[PROBLEM REQUIREMENTS] Repeat each entry below exactly, omitting any picture it holds.
•••
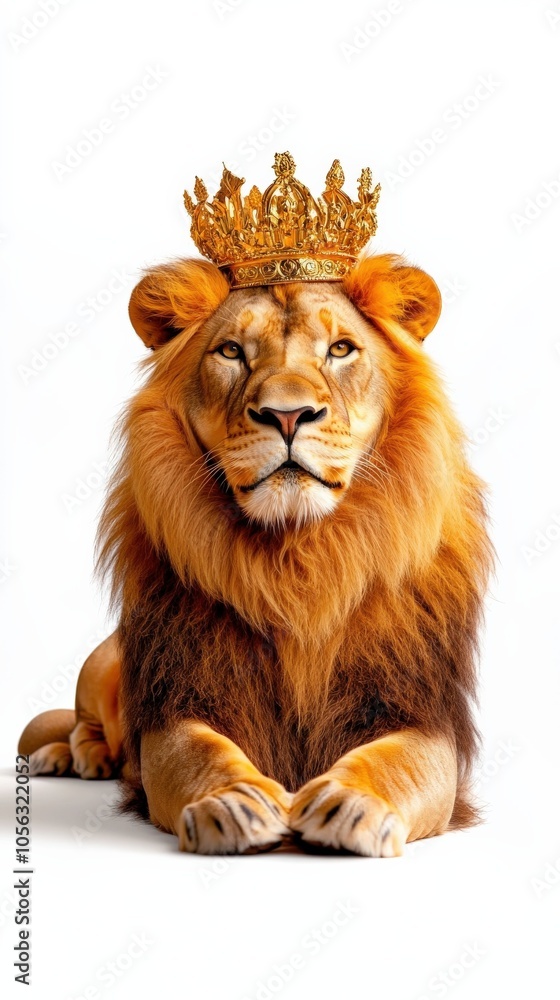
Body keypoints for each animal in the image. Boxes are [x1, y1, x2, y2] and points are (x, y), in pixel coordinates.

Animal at [18, 253, 492, 857]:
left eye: (341, 349)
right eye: (231, 351)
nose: (287, 416)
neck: (294, 553)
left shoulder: (416, 712)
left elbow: (395, 763)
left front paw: (350, 803)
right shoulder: (180, 704)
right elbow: (199, 753)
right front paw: (233, 803)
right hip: (101, 662)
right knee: (82, 724)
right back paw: (77, 756)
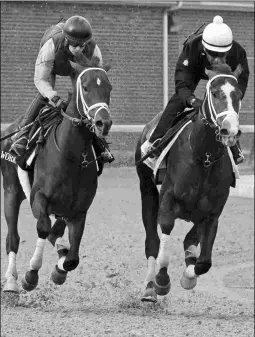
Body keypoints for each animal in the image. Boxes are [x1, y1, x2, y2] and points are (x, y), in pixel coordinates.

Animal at [0, 59, 112, 292]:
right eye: (85, 87)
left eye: (109, 88)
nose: (103, 123)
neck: (73, 156)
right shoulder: (38, 198)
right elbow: (43, 228)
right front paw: (31, 274)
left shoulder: (78, 210)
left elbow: (72, 258)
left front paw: (60, 269)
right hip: (11, 192)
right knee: (13, 238)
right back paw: (11, 281)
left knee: (55, 232)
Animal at [135, 62, 243, 302]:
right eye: (215, 93)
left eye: (239, 94)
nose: (230, 129)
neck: (203, 156)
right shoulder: (167, 201)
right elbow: (163, 246)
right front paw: (161, 281)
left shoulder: (212, 213)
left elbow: (204, 262)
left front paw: (188, 277)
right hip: (147, 189)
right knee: (152, 244)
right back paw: (149, 288)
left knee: (189, 241)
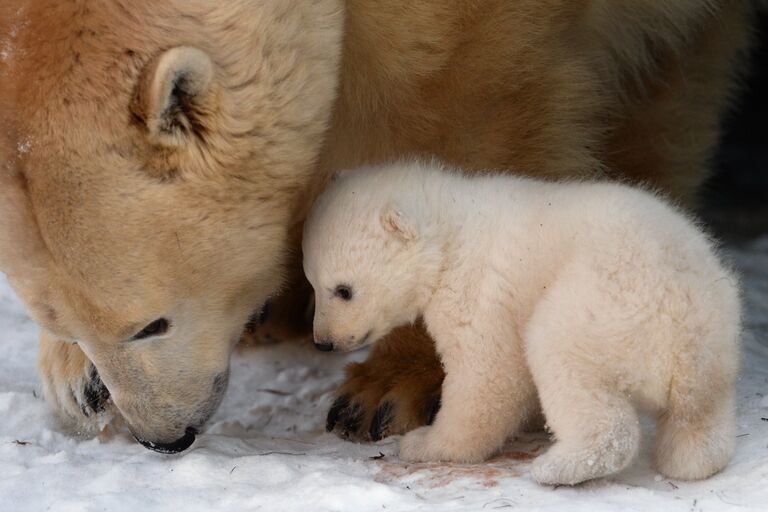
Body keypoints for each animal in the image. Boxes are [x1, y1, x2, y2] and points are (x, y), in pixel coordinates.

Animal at [0, 0, 756, 448]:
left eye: (151, 323)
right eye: (67, 322)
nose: (166, 437)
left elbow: (462, 110)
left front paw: (393, 387)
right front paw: (78, 382)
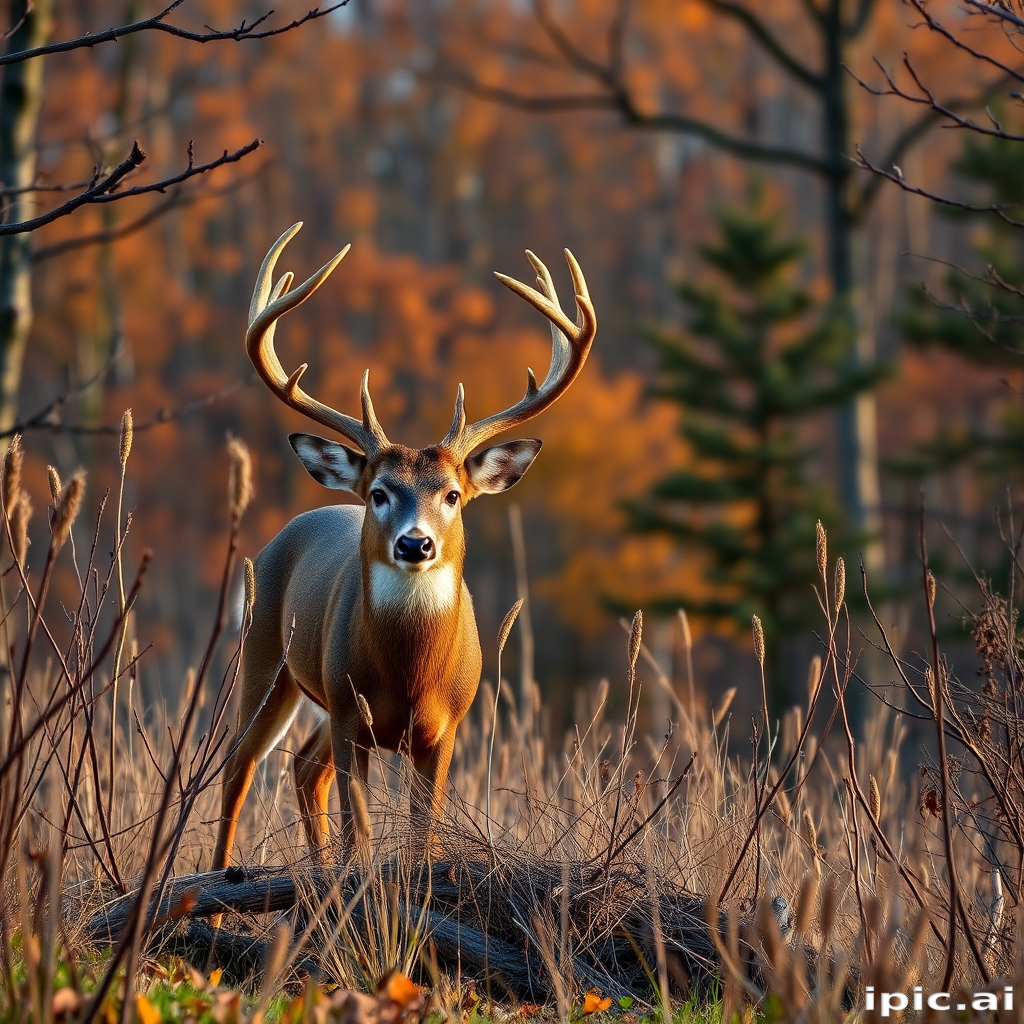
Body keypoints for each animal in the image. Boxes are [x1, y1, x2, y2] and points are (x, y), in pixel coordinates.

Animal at [212, 223, 596, 875]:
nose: (415, 543)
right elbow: (360, 835)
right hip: (265, 655)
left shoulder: (444, 730)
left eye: (452, 495)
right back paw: (214, 886)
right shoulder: (349, 711)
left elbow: (425, 837)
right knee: (239, 767)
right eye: (380, 492)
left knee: (303, 767)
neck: (410, 675)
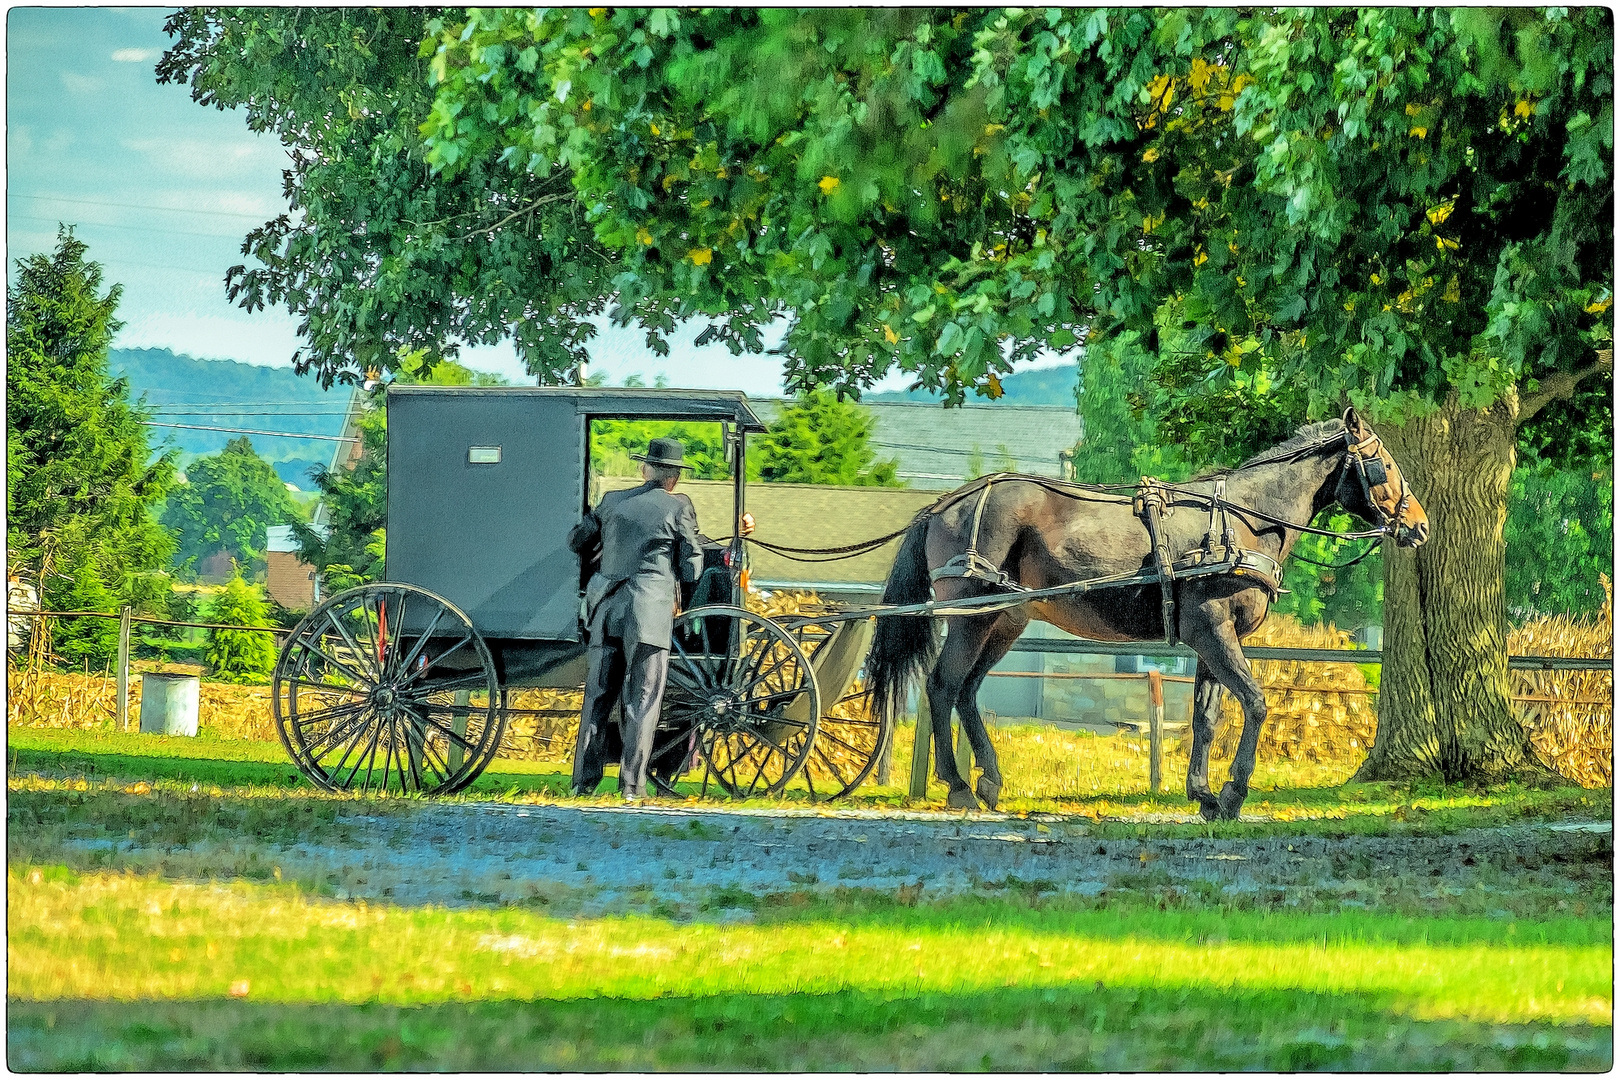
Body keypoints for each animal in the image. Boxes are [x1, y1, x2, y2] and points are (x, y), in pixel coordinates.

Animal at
•••
[EXERCISE RESULT]
Body keypoints for each animal in the image. Boxes are [x1, y1, x2, y2] and points are (x, y), in pixel coordinates.

Animal at [18, 253, 492, 857]:
left eye: (341, 349)
right eye: (231, 351)
nose: (287, 416)
neck: (294, 553)
left shoulder: (416, 712)
left elbow: (395, 763)
left front paw: (350, 803)
right shoulder: (180, 704)
right elbow: (199, 753)
right front paw: (233, 803)
right hip: (101, 662)
right knee: (82, 724)
right back paw: (77, 756)
Body keypoints for each animal in the image. Boxes are [x1, y1, x2, y2] and points are (x, y), in pixel coordinates.

Animal at [0, 59, 112, 292]:
right eye: (85, 87)
left eye: (109, 88)
nose: (103, 123)
neck: (73, 156)
right shoulder: (38, 198)
right elbow: (43, 228)
right front paw: (31, 274)
left shoulder: (78, 210)
left elbow: (72, 258)
left front paw: (60, 269)
right hip: (11, 192)
right knee: (13, 238)
right back paw: (11, 281)
left knee: (55, 232)
Animal at [135, 62, 243, 302]:
right eye: (215, 93)
left eye: (239, 94)
nose: (230, 129)
neck: (203, 156)
right shoulder: (167, 201)
right elbow: (163, 246)
right front paw: (161, 281)
left shoulder: (212, 213)
left elbow: (204, 262)
left front paw: (188, 277)
right hip: (147, 189)
right knee: (152, 244)
right back paw: (149, 288)
left knee: (189, 241)
Body keypoints for each animal in the image. Boxes are [x1, y1, x2, y2] and points are (x, y), in pixel coordinates.

Animal at [0, 0, 756, 448]:
left eye: (151, 323)
right eye: (67, 322)
nose: (166, 437)
left elbow: (462, 110)
left front paw: (393, 387)
right front paw: (78, 382)
Body keypoints for each animal in the image. Boxes are [x1, y1, x2, y2] and points are (x, y), in pixel coordinates.

Animal at [212, 223, 596, 875]:
nose: (415, 543)
right elbow: (360, 835)
right hip: (265, 655)
left shoulder: (444, 730)
left eye: (452, 495)
right back paw: (214, 886)
right shoulder: (349, 711)
left elbow: (425, 837)
right knee: (239, 767)
right eye: (380, 492)
left knee: (303, 767)
neck: (410, 675)
Body keypoints for each animal in the image. Boxes are [x1, y1, x2, y2] and points are (x, y), in pixel coordinates.

Animal at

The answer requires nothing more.